The film shows Bader-Ginsburg (Felicity Jones) as a young mother and undergrad living in Cambridge, Massachusetts, one of the first few women who were allowed to study at Harvard Law School. The condescending attitude from the dean and several classmates is ever-present but Bader-Ginsburg is determined to get past them. Her husband, Marty (Army Hammer), is supportive and wants to see her succeed as a lawyer. But while still in college tragedy strikes and both have to find a way to keep their family afloat.

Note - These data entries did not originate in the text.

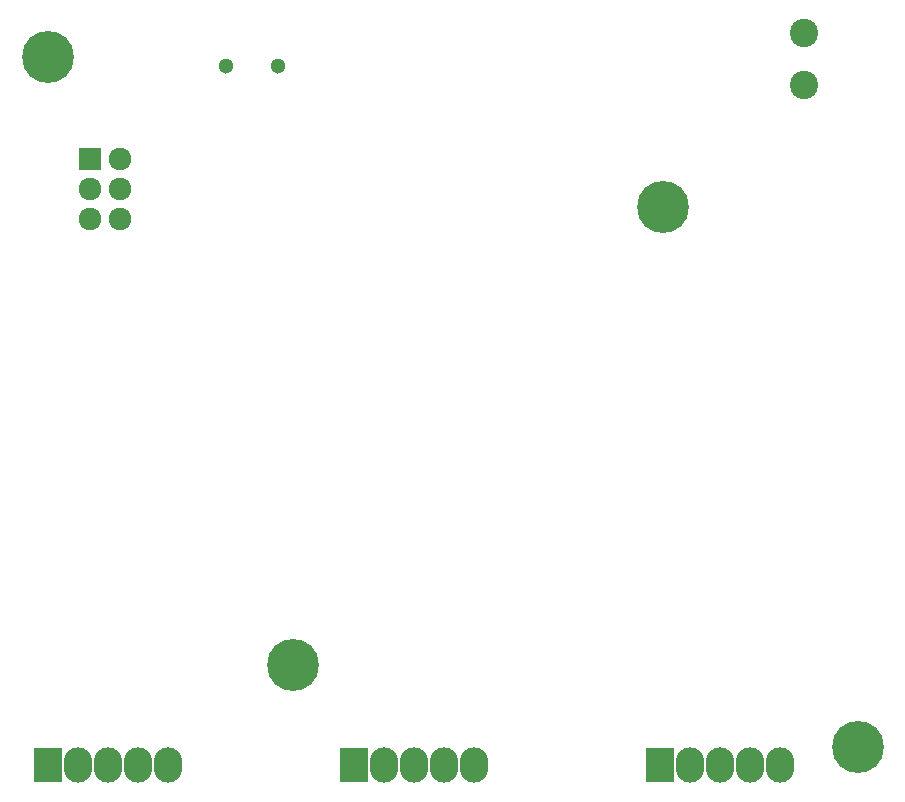
<source format=gbr>
G04 #@! TF.FileFunction,Soldermask,Bot*
%FSLAX46Y46*%
G04 Gerber Fmt 4.6, Leading zero omitted, Abs format (unit mm)*
G04 Created by KiCad (PCBNEW 4.0.5) date 10/24/17 15:29:36*
%MOMM*%
%LPD*%
G01*
G04 APERTURE LIST*
%ADD10C,0.100000*%
%ADD11C,4.400000*%
%ADD12C,1.300000*%
%ADD13R,1.924000X1.924000*%
%ADD14C,1.924000*%
%ADD15C,2.400000*%
%ADD16R,2.400000X3.000000*%
%ADD17O,2.400000X3.000000*%
G04 APERTURE END LIST*
D10*
D11*
X209550000Y-58420000D03*
X178257200Y-97155000D03*
X226060000Y-104140000D03*
D12*
X176952000Y-46428000D03*
X172552000Y-46428000D03*
D13*
X161036000Y-54356000D03*
D14*
X161036000Y-56896000D03*
X161036000Y-59436000D03*
X163576000Y-59436000D03*
X163576000Y-56896000D03*
X163576000Y-54356000D03*
D15*
X221488000Y-43708000D03*
X221488000Y-48108000D03*
D16*
X157480000Y-105664000D03*
D17*
X160020000Y-105664000D03*
X162560000Y-105664000D03*
X165100000Y-105664000D03*
X167640000Y-105664000D03*
D16*
X183388000Y-105664000D03*
D17*
X185928000Y-105664000D03*
X188468000Y-105664000D03*
X191008000Y-105664000D03*
X193548000Y-105664000D03*
D16*
X209296000Y-105664000D03*
D17*
X211836000Y-105664000D03*
X214376000Y-105664000D03*
X216916000Y-105664000D03*
X219456000Y-105664000D03*
D11*
X157480000Y-45720000D03*
M02*

</source>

The audience will get a chance to see the Cambridge and New York of the late 50’s and early 70’s, urban views of graffitied walls and telephone booths, typewriters and bell-bottomed pants, as well as the hairstyles and colorful clothes of the period.

 

Leder’s portrayal of the “natural order of things” at that point in time the US is apposite. Women were meant to stay at home; men couldn’t take care of their elderly parents. The story’s core is the dramatization of the quest that took long, more than ten years, but that was never abandoned: Bader-Ginsburg made history. She challenged the status quo and managed to get rid of laws that discriminated based on gender. She was appointed to the US Supreme Court in 1996.

“We are very happy to see so many people here tonight,” said the Festival’s organizers. “We received hundreds of film submissions. It was not easy to select the films that you see in the program. And that goes to show to those who dare to say, ‘We don’t show films made by women because there are so few of them.’”

Elles Tournent-Dames Draaien goes on until January 27th.